Please repeat the whole listing exactly, but leave the pictures out.

▬▬▬

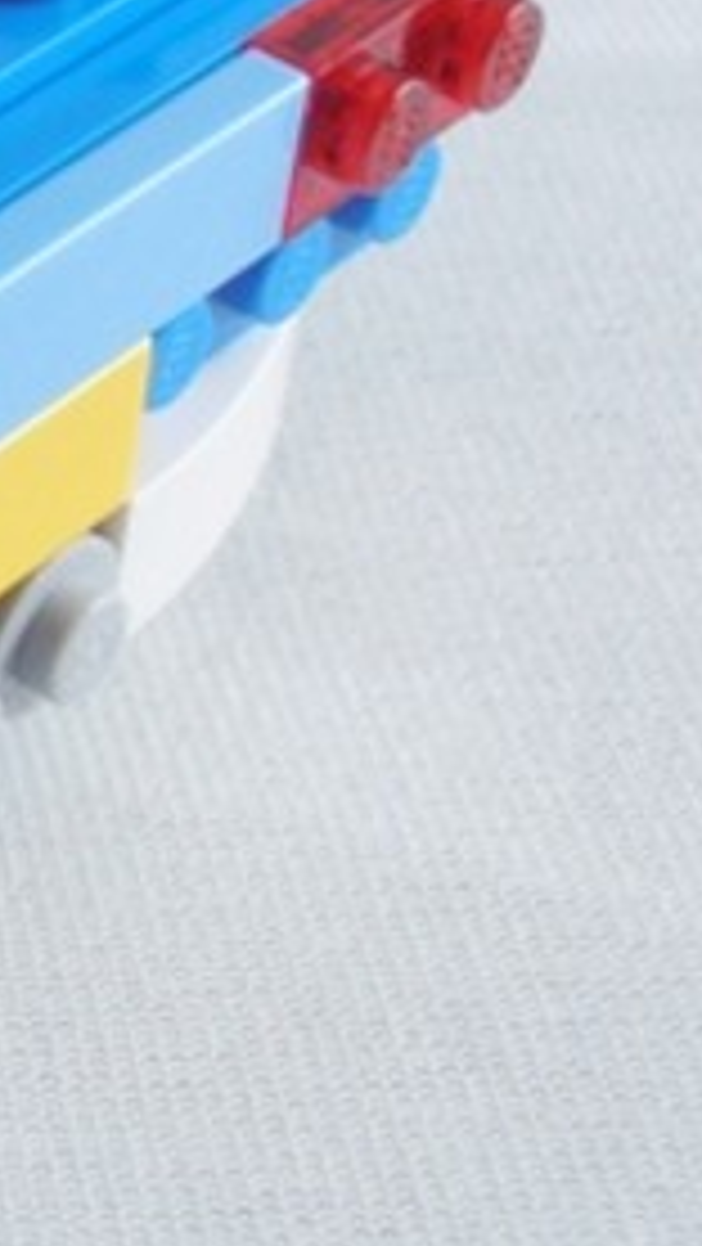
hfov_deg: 8.4
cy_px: 65
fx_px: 4331
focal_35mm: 131
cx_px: -1004
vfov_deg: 16.1
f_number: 3.9
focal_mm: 6.61
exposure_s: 1/80
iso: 80
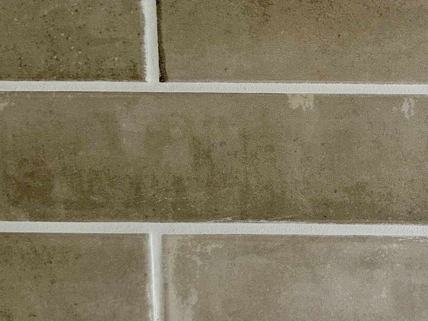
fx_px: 618
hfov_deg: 37.1
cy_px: 106
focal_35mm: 50
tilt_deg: -8.3
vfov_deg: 28.9
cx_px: 330
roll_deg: +0.0
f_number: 1.78
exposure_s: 1/60
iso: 250
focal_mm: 6.86
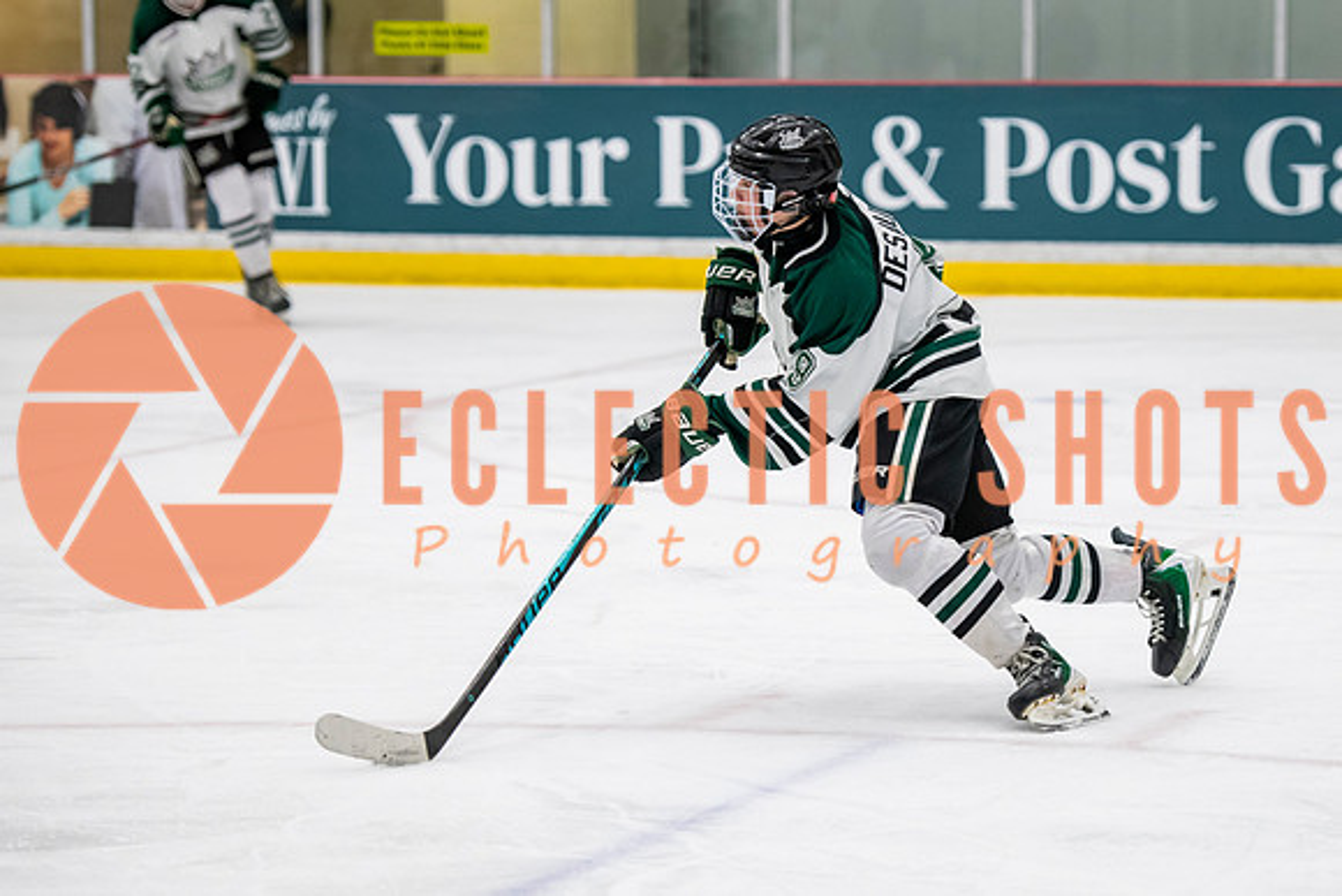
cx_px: 847
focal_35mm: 157
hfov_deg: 13.1
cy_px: 485
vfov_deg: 8.8
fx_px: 5844
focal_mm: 112
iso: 2000
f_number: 3.2
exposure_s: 1/640
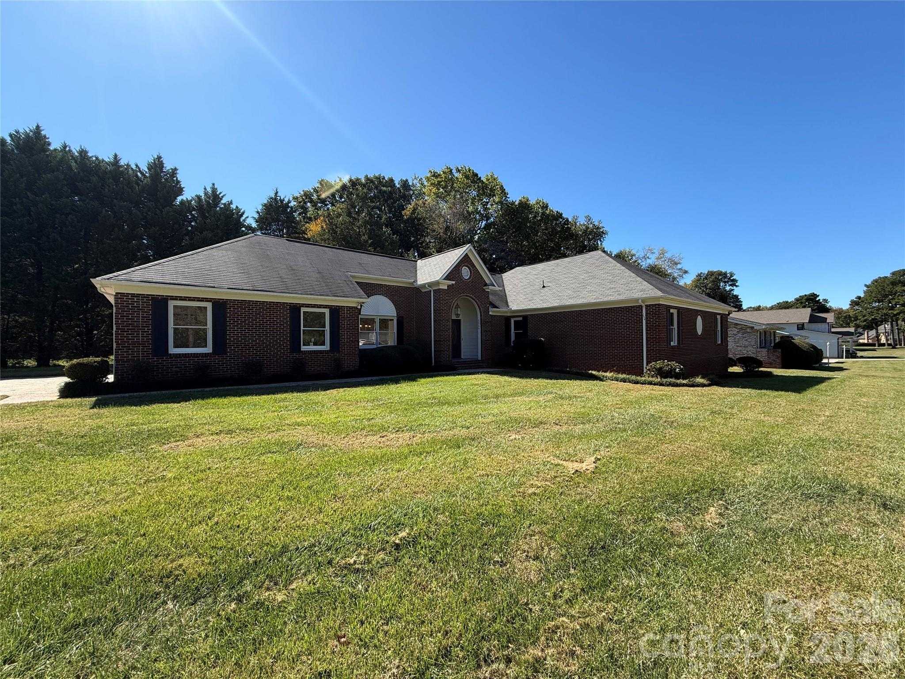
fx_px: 366
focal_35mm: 14
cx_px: 452
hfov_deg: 102.1
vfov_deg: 85.7
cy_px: 340
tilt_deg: +0.9
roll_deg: +0.2
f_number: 2.2
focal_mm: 2.22
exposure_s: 1/770
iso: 32
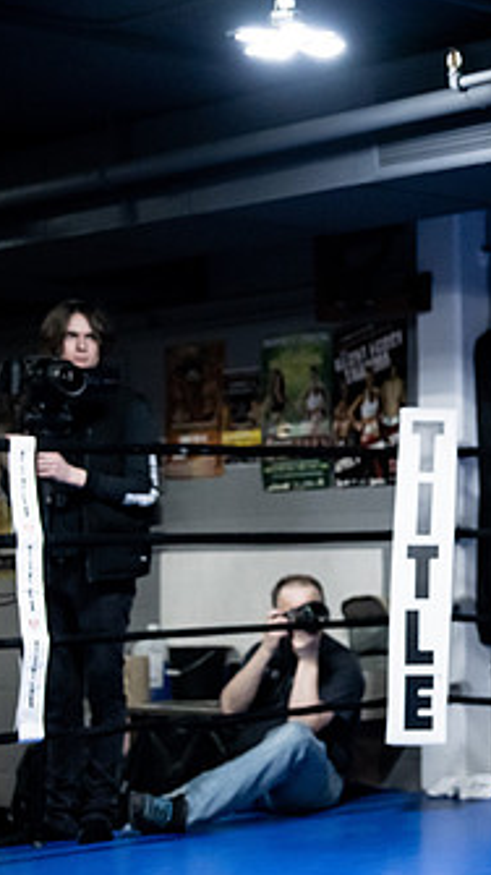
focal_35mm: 89
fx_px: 2064
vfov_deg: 23.9
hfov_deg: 12.8
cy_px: 448
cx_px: 742
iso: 8000
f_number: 2.8
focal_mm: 49
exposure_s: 1/1000
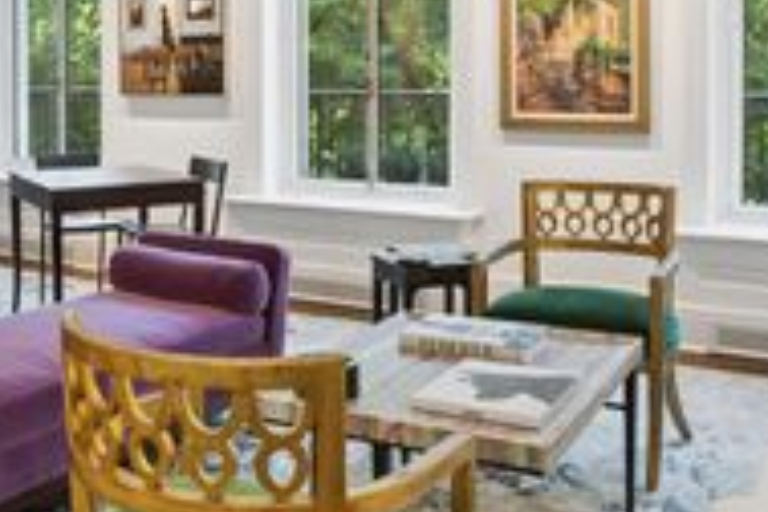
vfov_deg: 28.8
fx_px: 960
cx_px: 187
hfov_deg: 42.2
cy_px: 63
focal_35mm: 45
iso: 100
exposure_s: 1.3
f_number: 8
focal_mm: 17
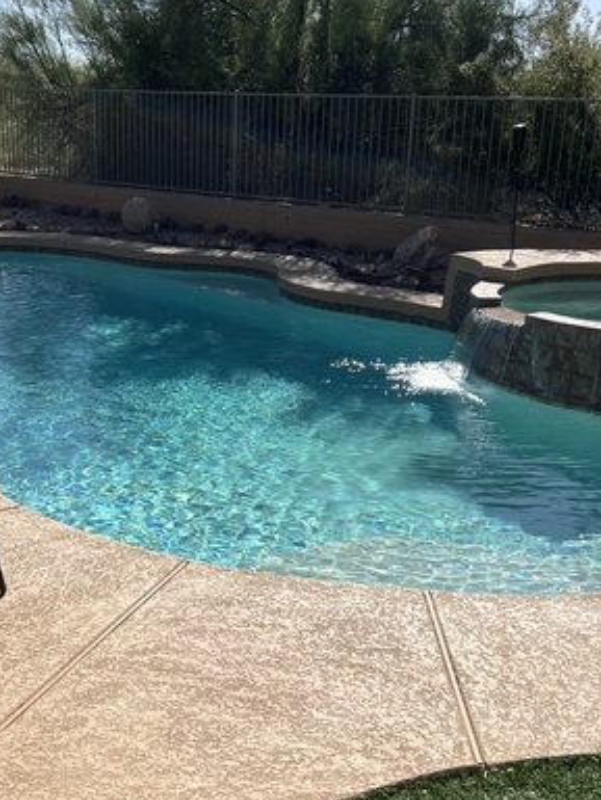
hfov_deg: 32.1
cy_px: 442
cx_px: 229
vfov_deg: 42.0
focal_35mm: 45
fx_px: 1041
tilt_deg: -16.4
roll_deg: -0.8
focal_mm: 5.7
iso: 50
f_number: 1.5
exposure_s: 1/5319
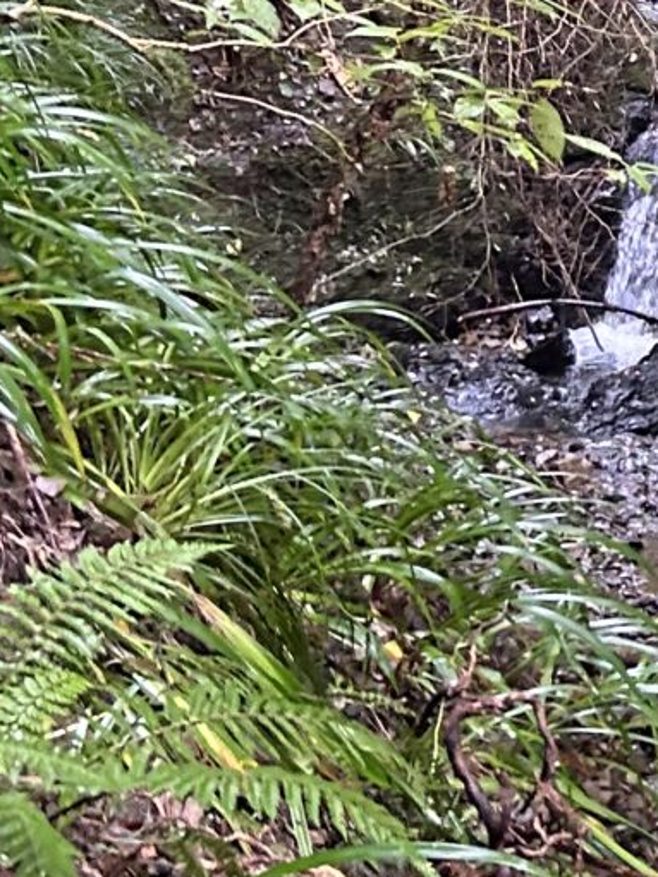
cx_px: 1371
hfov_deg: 11.5
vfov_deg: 16.9
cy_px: 33
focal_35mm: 114
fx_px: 2891
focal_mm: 5.7
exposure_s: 1/60
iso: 250
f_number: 1.5
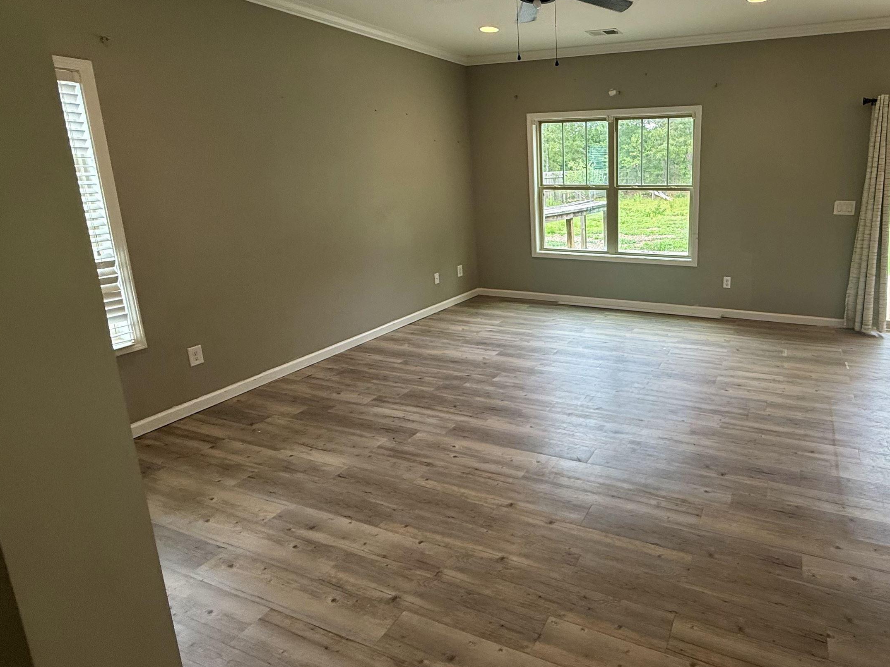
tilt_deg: -10.7
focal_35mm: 20
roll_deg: +0.2
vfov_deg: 65.4
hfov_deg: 78.6
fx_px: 514
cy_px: 269
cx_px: 605
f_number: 2.2
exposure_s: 1/120
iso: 100
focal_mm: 2.22
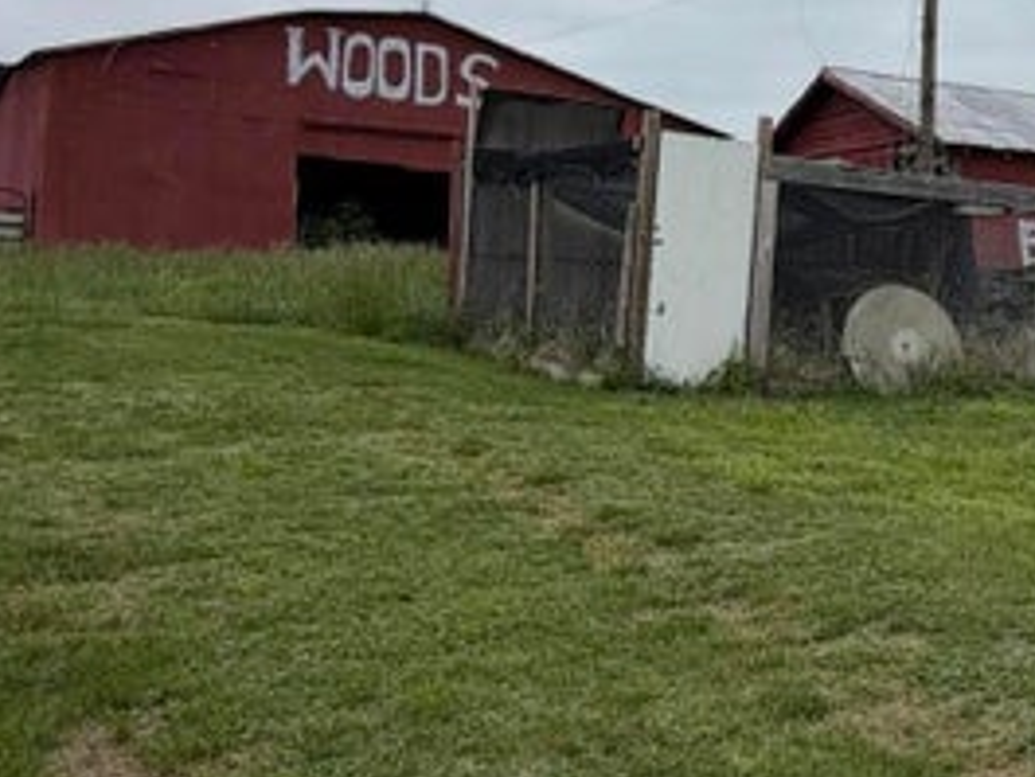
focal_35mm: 45
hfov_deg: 34.9
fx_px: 1346
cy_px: 234
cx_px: 1189
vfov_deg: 31.8
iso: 40
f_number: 2.2
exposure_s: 1/664
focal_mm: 2.22
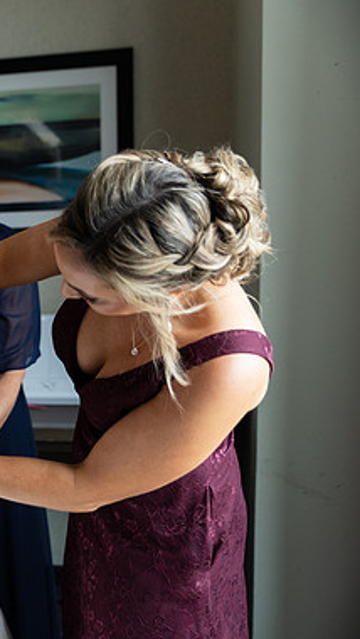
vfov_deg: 37.2
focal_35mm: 56
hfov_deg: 19.6
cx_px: -119
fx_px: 949
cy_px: 322
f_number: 2.8
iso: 2000
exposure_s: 1/500
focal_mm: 35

▬▬▬

### EXERCISE ANSWER
hfov_deg: 8.4
cy_px: 65
fx_px: 4331
focal_35mm: 131
cx_px: -1004
vfov_deg: 16.1
f_number: 3.9
focal_mm: 6.61
exposure_s: 1/80
iso: 80
fx_px: 618
hfov_deg: 37.1
cy_px: 106
focal_35mm: 50
tilt_deg: -8.3
vfov_deg: 28.9
cx_px: 330
roll_deg: +0.0
f_number: 1.78
exposure_s: 1/60
iso: 250
focal_mm: 6.86
cx_px: 847
focal_35mm: 157
hfov_deg: 13.1
cy_px: 485
vfov_deg: 8.8
fx_px: 5844
focal_mm: 112
iso: 2000
f_number: 3.2
exposure_s: 1/640
fx_px: 366
focal_35mm: 14
cx_px: 452
hfov_deg: 102.1
vfov_deg: 85.7
cy_px: 340
tilt_deg: +0.9
roll_deg: +0.2
f_number: 2.2
focal_mm: 2.22
exposure_s: 1/770
iso: 32
focal_35mm: 89
fx_px: 2064
vfov_deg: 23.9
hfov_deg: 12.8
cy_px: 448
cx_px: 742
iso: 8000
f_number: 2.8
focal_mm: 49
exposure_s: 1/1000
vfov_deg: 28.8
fx_px: 960
cx_px: 187
hfov_deg: 42.2
cy_px: 63
focal_35mm: 45
iso: 100
exposure_s: 1.3
f_number: 8
focal_mm: 17
hfov_deg: 32.1
cy_px: 442
cx_px: 229
vfov_deg: 42.0
focal_35mm: 45
fx_px: 1041
tilt_deg: -16.4
roll_deg: -0.8
focal_mm: 5.7
iso: 50
f_number: 1.5
exposure_s: 1/5319
cx_px: 1371
hfov_deg: 11.5
vfov_deg: 16.9
cy_px: 33
focal_35mm: 114
fx_px: 2891
focal_mm: 5.7
exposure_s: 1/60
iso: 250
f_number: 1.5
tilt_deg: -10.7
focal_35mm: 20
roll_deg: +0.2
vfov_deg: 65.4
hfov_deg: 78.6
fx_px: 514
cy_px: 269
cx_px: 605
f_number: 2.2
exposure_s: 1/120
iso: 100
focal_mm: 2.22
focal_35mm: 45
hfov_deg: 34.9
fx_px: 1346
cy_px: 234
cx_px: 1189
vfov_deg: 31.8
iso: 40
f_number: 2.2
exposure_s: 1/664
focal_mm: 2.22
vfov_deg: 37.2
focal_35mm: 56
hfov_deg: 19.6
cx_px: -119
fx_px: 949
cy_px: 322
f_number: 2.8
iso: 2000
exposure_s: 1/500
focal_mm: 35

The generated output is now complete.